Perjanjian Baru telah menyebutkan bahwa dengan dosa, kita dapat menemukan konsep yang komprehensif tentang sejarah keselamatan. Hal ini mau menyatakan bahwa Allah telah mengalahkan dosa manusia, dan bahwa kita dipanggil kepada iman akan Yesus Kristus untuk dapat mencapai penebusan dosa.

Pengampunan Manusia
Jika dosa dipahami sebagai kegagalan manusia, rahmat pengampunan menjadi sarana refleksi diri manusia atas dosa-dosanya, di mana manusia dituntut menjadi seorang yang percaya akan belas kasih Allah. Dalam pengampunan, manusia kembali kepada Allah. Hal ini tentu bukan atas usaha manusia sendiri, melainkan sebuah jawaban atas panggilan Allah. Pengampunan adalah sebuah tanggapan. Hal ini diawali dengan inisiatif Allah yang berpaling pada  manusia. Melalui nabi Yesaya, Allah berfirman: “Berpalinglah kepada-Ku dan biarkanlah dirimu diselamatkan…, sebab Akulah Allah, dan tidak ada yang lain” (Yes. 45:22).

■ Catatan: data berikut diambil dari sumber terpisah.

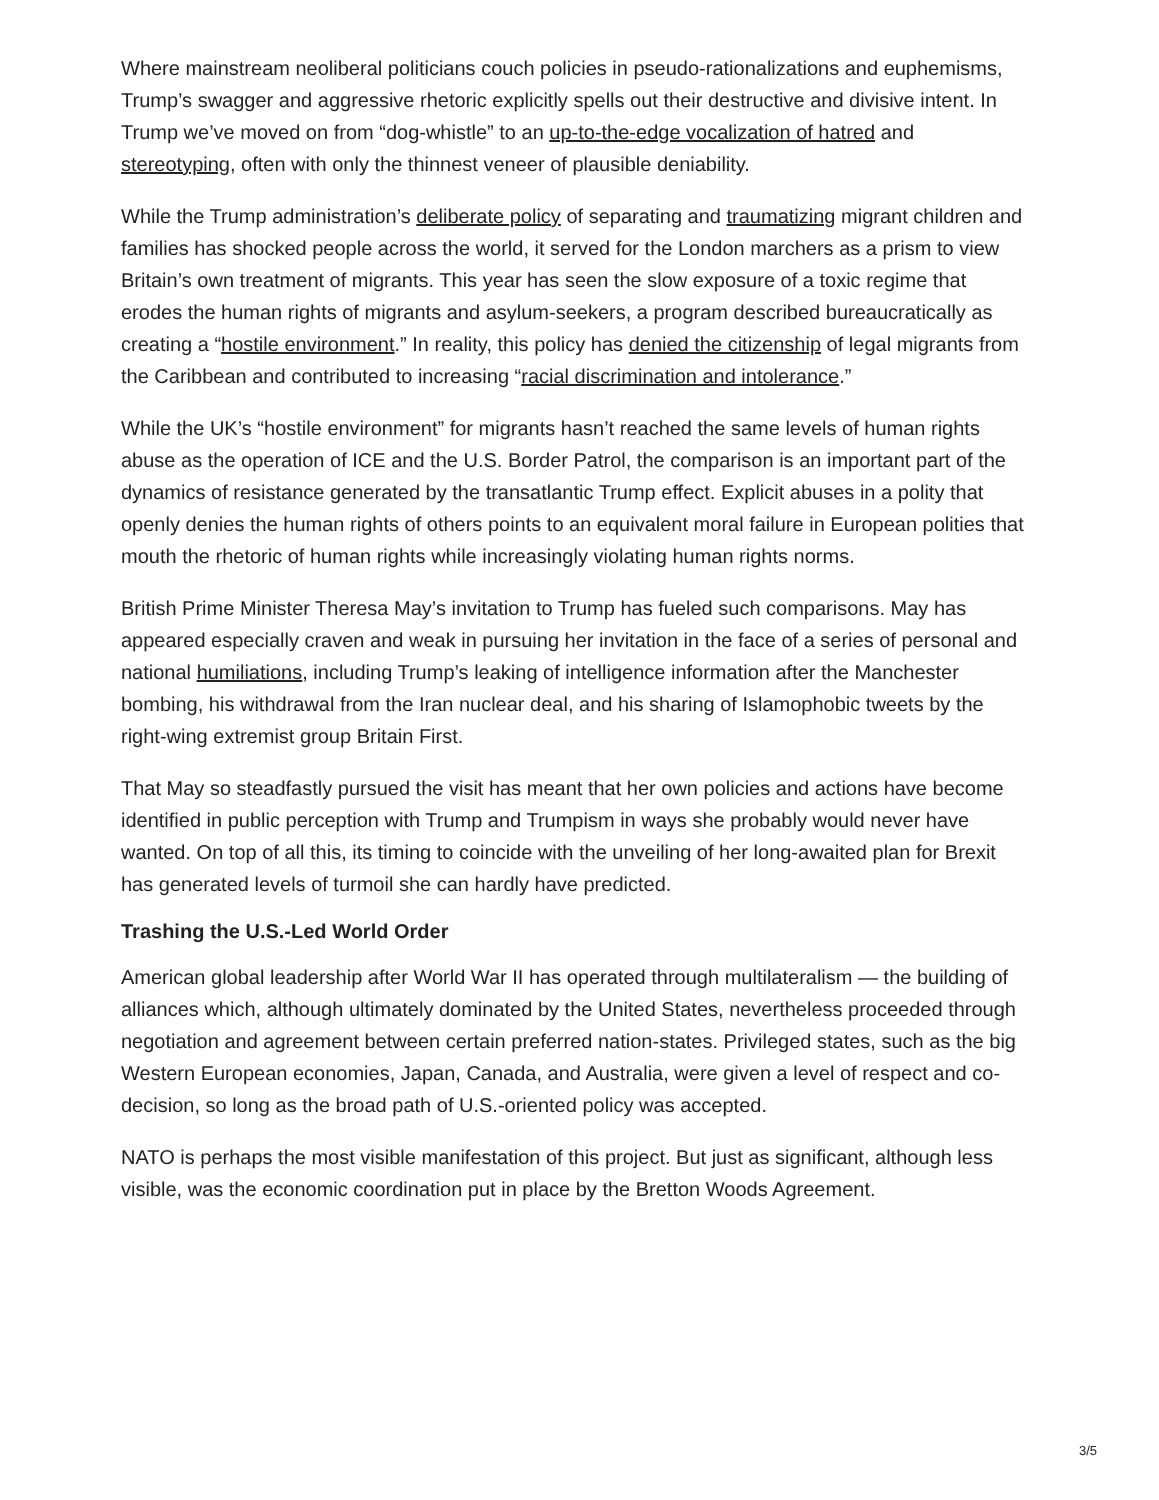Where mainstream neoliberal politicians couch policies in pseudo-rationalizations and euphemisms, Trump’s swagger and aggressive rhetoric explicitly spells out their destructive and divisive intent. In Trump we’ve moved on from “dog-whistle” to an up-to-the-edge vocalization of hatred and stereotyping, often with only the thinnest veneer of plausible deniability.
While the Trump administration’s deliberate policy of separating and traumatizing migrant children and families has shocked people across the world, it served for the London marchers as a prism to view Britain’s own treatment of migrants. This year has seen the slow exposure of a toxic regime that erodes the human rights of migrants and asylum-seekers, a program described bureaucratically as creating a “hostile environment.” In reality, this policy has denied the citizenship of legal migrants from the Caribbean and contributed to increasing “racial discrimination and intolerance.”
While the UK’s “hostile environment” for migrants hasn’t reached the same levels of human rights abuse as the operation of ICE and the U.S. Border Patrol, the comparison is an important part of the dynamics of resistance generated by the transatlantic Trump effect. Explicit abuses in a polity that openly denies the human rights of others points to an equivalent moral failure in European polities that mouth the rhetoric of human rights while increasingly violating human rights norms.
British Prime Minister Theresa May’s invitation to Trump has fueled such comparisons. May has appeared especially craven and weak in pursuing her invitation in the face of a series of personal and national humiliations, including Trump’s leaking of intelligence information after the Manchester bombing, his withdrawal from the Iran nuclear deal, and his sharing of Islamophobic tweets by the right-wing extremist group Britain First.
That May so steadfastly pursued the visit has meant that her own policies and actions have become identified in public perception with Trump and Trumpism in ways she probably would never have wanted. On top of all this, its timing to coincide with the unveiling of her long-awaited plan for Brexit has generated levels of turmoil she can hardly have predicted.
Trashing the U.S.-Led World Order
American global leadership after World War II has operated through multilateralism — the building of alliances which, although ultimately dominated by the United States, nevertheless proceeded through negotiation and agreement between certain preferred nation-states. Privileged states, such as the big Western European economies, Japan, Canada, and Australia, were given a level of respect and co-decision, so long as the broad path of U.S.-oriented policy was accepted.
NATO is perhaps the most visible manifestation of this project. But just as significant, although less visible, was the economic coordination put in place by the Bretton Woods Agreement.
3/5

Sabda Allah ini telah menawarkan pengampunan bagi manusia.
Dalam dunia Perjanjian Baru Yesus sering hadir dan bergaul dengan para pendosa. Maksudnya sudah jelas, bahwa kedatangan-Nya tidak lain untuk menyelamatkan manusia dari dosa-dosa. Maka, pengampunan menjadi modal pewartaan Kristus bagi pendosa yang mau bertobat. Dalam Mat. 5:39, Yesus bersabda, “... siapa pun yang menampar pipi kananmu, berilah juga kepadanya pipi kirimu”. Yesus tidak menginginkan hukum balas dendam, justru yang Dia harapkan adalah sikap pengampunan yang dilandasi oleh kasih.
            “Sebab itu, jika engkau mempersembahkan persembahanmu di atas mezbah dan engkau teringat akan sesuatu yang ada dalam hati saudaramu terhadap engkau, tinggalkanlah persembahanmu di depan mezbah itu dan pergilah berdamai dahulu dengan saudaramu, lalu kembali untuk mempersembahkan persembahanmu itu”, sabda Yesus tentang pengampunan dan damai selalu terarah pada relasi manusia yang satu dengan manusia yang lain. Pewahyuan biblis tentang pengampunan mengajarkan kita untuk hidup dengan menjunjung tinggi nilai-nilai moral di dalamnya.


[1] Sumber artikel dari: Karl Kertelge, Dr. Theol., Biblical Revelation about Sin, Conversion, and the Following of Christ, hlm. 31-45.